Data corruption caused by noise is a common problem when transferring files from one computer to another over telephone lines. A major source of noise for data transmission is impulse noise. These pulses or spikes on the line typically have a duration of 10 msec. To the human ear, such pulses sound like little clicks. To a 1200 baud modem, they are the death knell for 12 bits of information.

To combat the problem of data corruption during file transmission, file transfer programs which use error checking protocols have been devised. Typically, a program on the sending end examines a block of data being sent and adds various error checking characters to the data according to the error checking protocol. A similar program on the receiving end examines the received data, determines what the error checking characters should be, and compares the expected values with the received values. If the two agree, the block of data is accepted as valid. If the two don't agree, the block of data is deemed corrupted and retransmission of the data is requested.

The XMODEM file transfer program currently available on the GRC-VAX cluster supports two types of standard XMODEM error checking protocols. These are checksum (also known as longitudinal parity), and cyclic redundancy code (also known as polynomial code).

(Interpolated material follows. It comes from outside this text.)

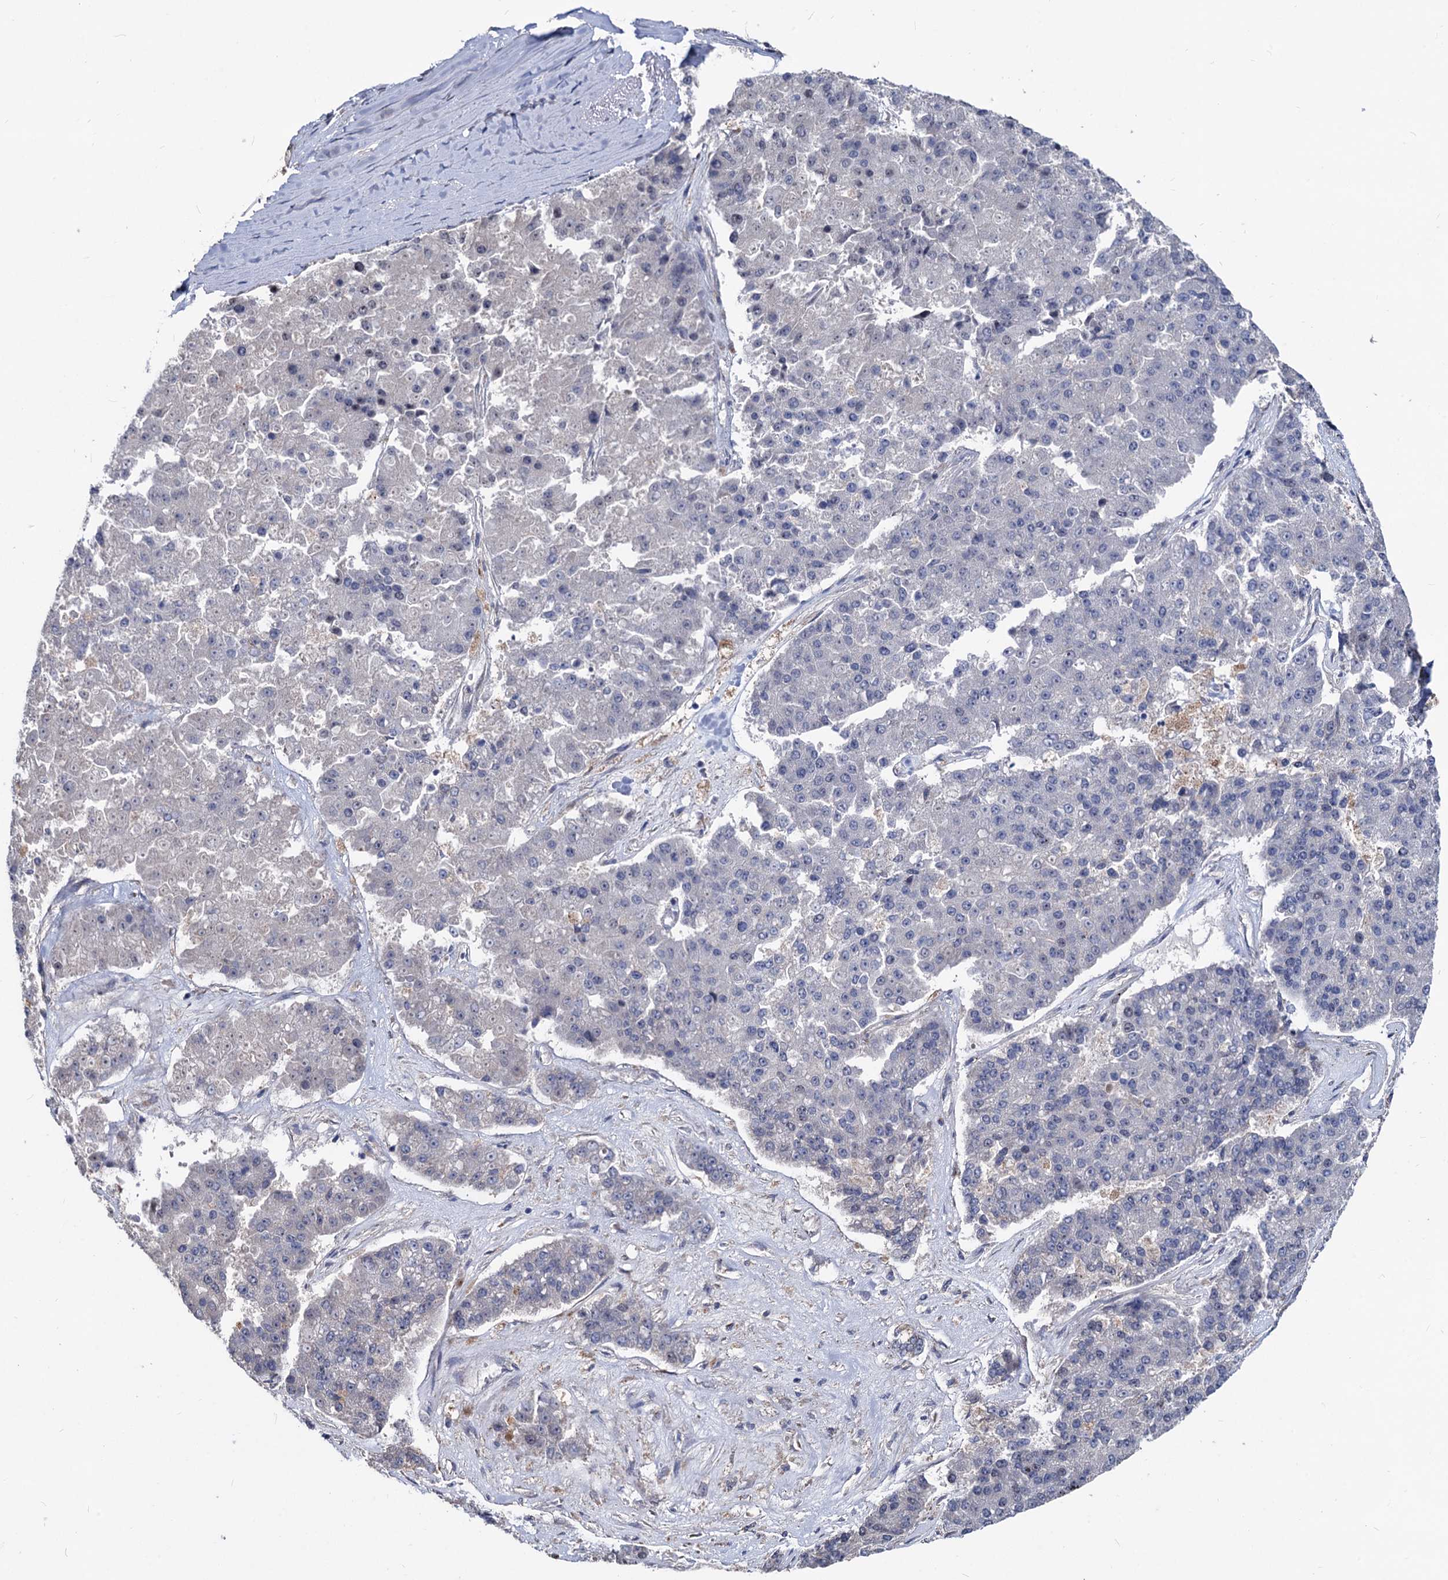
{"staining": {"intensity": "negative", "quantity": "none", "location": "none"}, "tissue": "pancreatic cancer", "cell_type": "Tumor cells", "image_type": "cancer", "snomed": [{"axis": "morphology", "description": "Adenocarcinoma, NOS"}, {"axis": "topography", "description": "Pancreas"}], "caption": "Tumor cells show no significant protein staining in pancreatic cancer.", "gene": "SMAGP", "patient": {"sex": "male", "age": 50}}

The type of error checking used is determined by the receiving program when it first tells the sending program that it is ready to receive a file. If the receiving program transmits a NAK character (ASCII 21), it is requesting checksum error checking. If the receiving program transmits a "C" (ASCII 67), it is requesting cyclic redundancy code error checking.

In order to understand the two different error checking protocols, it is first necessary to understand how XMODEM transfers files. XMODEM transfers files in blocks consisting of 128 data characters each. Added to each block are block identification characters and error checking characters. The total number of characters in a block total 132 if checksum error checking is used, and 133 if CRC error checking is used.

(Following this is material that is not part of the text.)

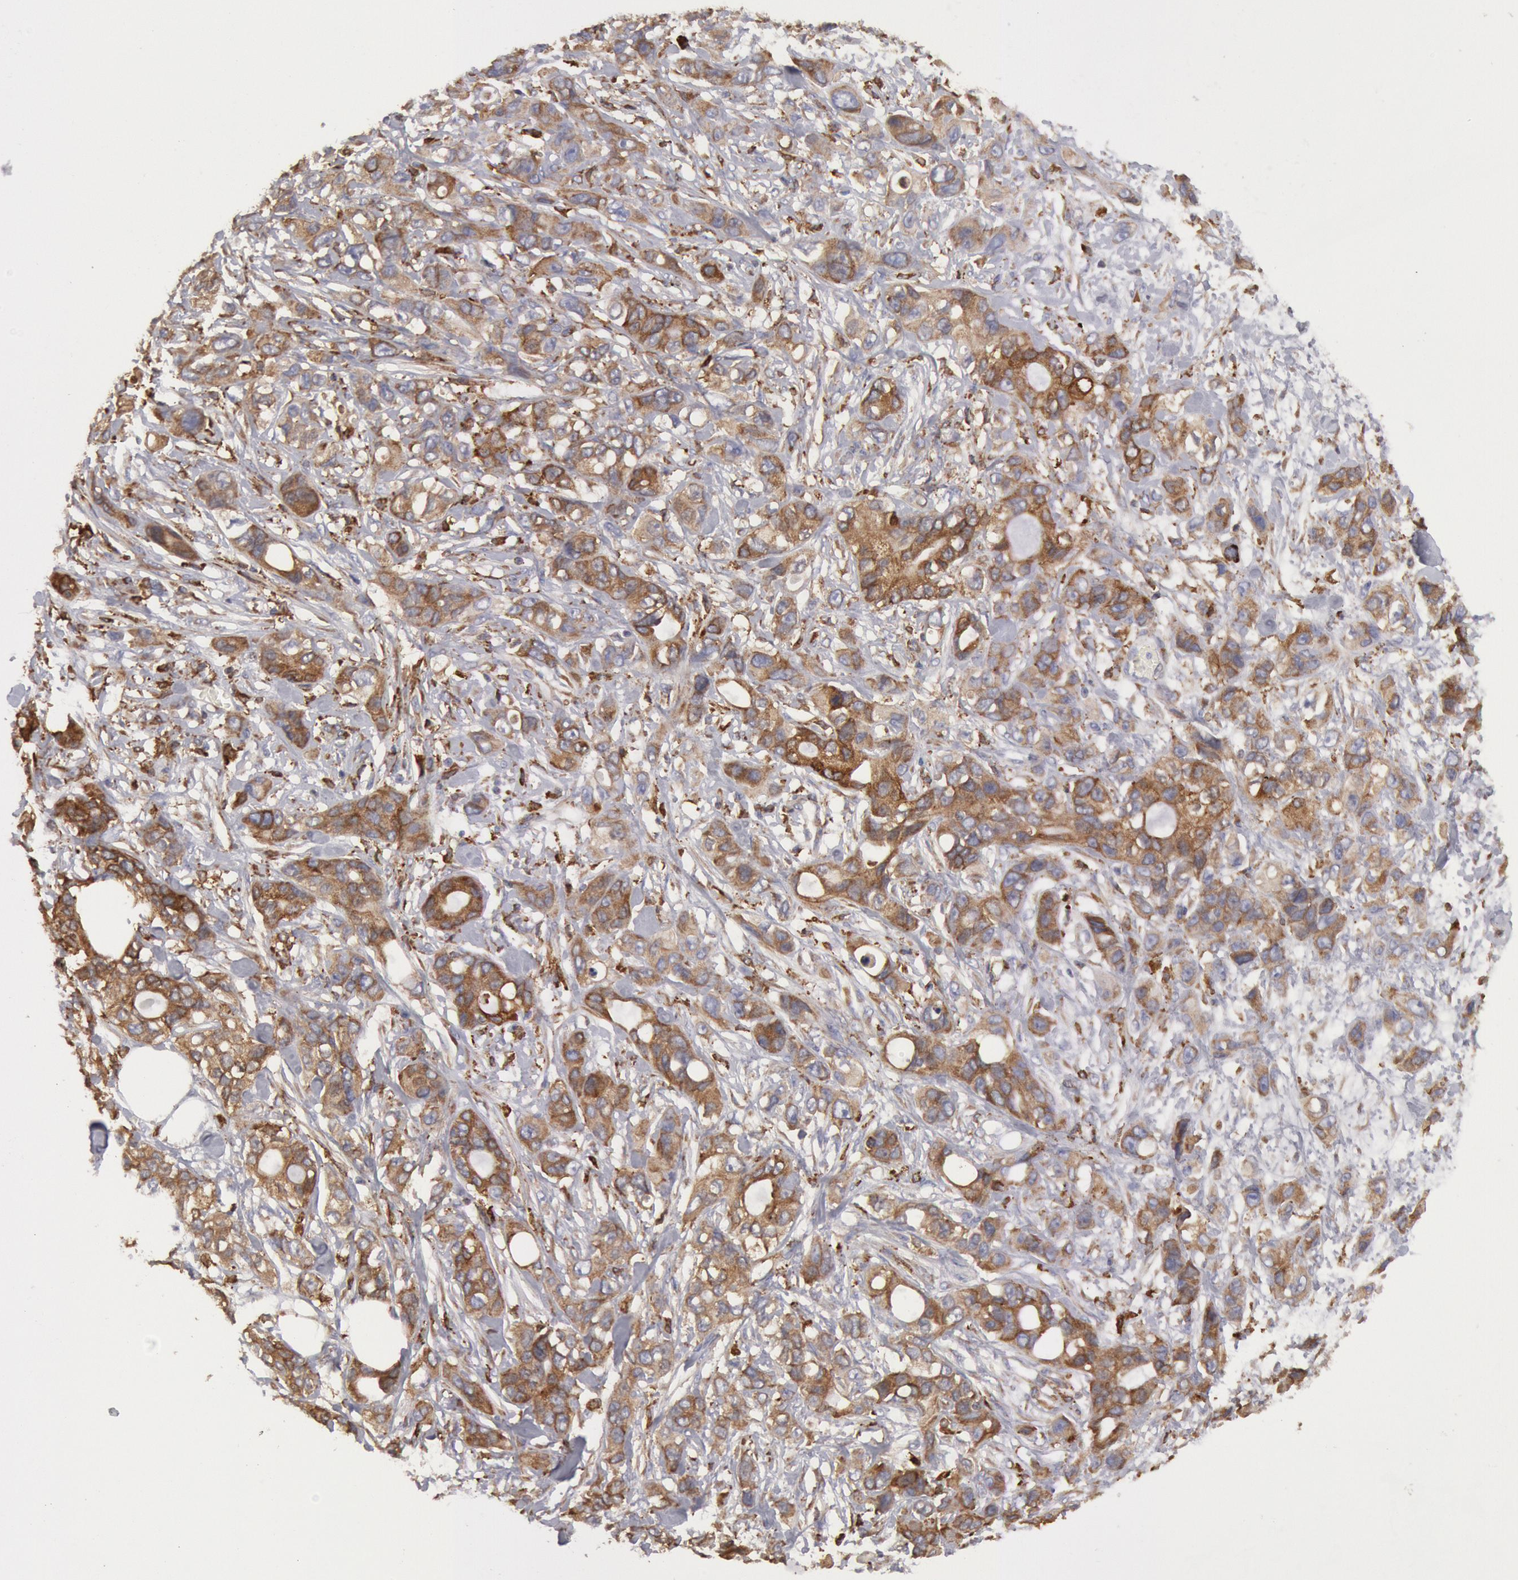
{"staining": {"intensity": "moderate", "quantity": ">75%", "location": "cytoplasmic/membranous"}, "tissue": "stomach cancer", "cell_type": "Tumor cells", "image_type": "cancer", "snomed": [{"axis": "morphology", "description": "Adenocarcinoma, NOS"}, {"axis": "topography", "description": "Stomach, upper"}], "caption": "Immunohistochemical staining of stomach cancer reveals medium levels of moderate cytoplasmic/membranous protein expression in approximately >75% of tumor cells. (DAB (3,3'-diaminobenzidine) IHC, brown staining for protein, blue staining for nuclei).", "gene": "ERP44", "patient": {"sex": "male", "age": 47}}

The actual placement of characters within a block is as follows:

     1    SOH (start of header, ASCII 1)
     2    block number
     3    complement of block number
     4    DATA (1st character)
     .    .
     .    .
     .    .
   131    DATA (128th character)
   132    error checking byte  (Checksum and CRC mode)
   133    error checking byte  (CRC mode only)

The determination of the error checking bytes depends upon which error checking protocol is being used. In checksum mode, the ascii values of each of the 128 data characters are added up and the low byte of the resulting sum is used as the error checking character. This method will detect most errors, but it is possible that two or more of the data characters may be corrupted in such a way that their checksum remains the same. For example, the characters "BB" will add up to the same value if they are inadvertently changed to "AC". Because of this, a more sophisticated method of error checking is usually preferred.

In CRC mode, the 128 data characters are treated as a continuous stream of 1028 bits. Two error checking bytes (16 more bits) are appended to the end of this stream, and the resulting set of 1040 bits is thought of as one very large binary number. The last 16 error checking bits are chosen in such a way that the resulting binary number will be evenly divisible by a previously agreed upon binary constant (sometimes called a generating polynomial). If any one of the 1040 bits of information become corrupted during transmission, the large binary number they represent will no longer be evenly divisible by the previously agreed upon binary constant.

By carefully choosing the binary constant, it is possible to drastically minimize the number of errors which go undetected. XMODEM uses a binary constant value of 10001000000100001 (equivalent to a generating polynomial of X^16 + X^12 + X^5 + 1), which is a standard value recommended for use by CCITT (Comite Consultatif Internationale de Telegraphique et Telephonique). By using this value it is possible to detect all single and double bit errors, all errors involving an odd number of bits, all burst errors of length 16 or less, 99.997% of 17-bit error bursts, and 99.998% of 18-bit and longer bursts.

The mathematical theories of polynomial arithmetic lie behind the overwhelming success of this type of error checking. Although the calculation required to compute the last 16 error checking bits may seem complicated, it turns out that there is a simple method using shift registers which makes the method easily applicable and highly attractive for computer use.

-David Deley (1984)


Belonis, J.James II. XMODEM version 5.53 (FORTRAN source code) DECUS tape VAX-96, June 1984.

Housley, Trevor. _Data Communications and Teleprocessing Systems_. Prentice-Hall, 1979.

Peterson, W.W., and D.T. Brown.: "Cyclic Codes for Error Detection". _Proc. IRE_, vol. 49, pp. 228-235, Jan. 1961.

Puzman, Josef., and Radoslav Porizek. _Communication Control in Computer Networks_. John Wiley & Sons, 1980.

Tanenbaum, Andrew S. _Computer Networks_. Prentice-Hall, 1981.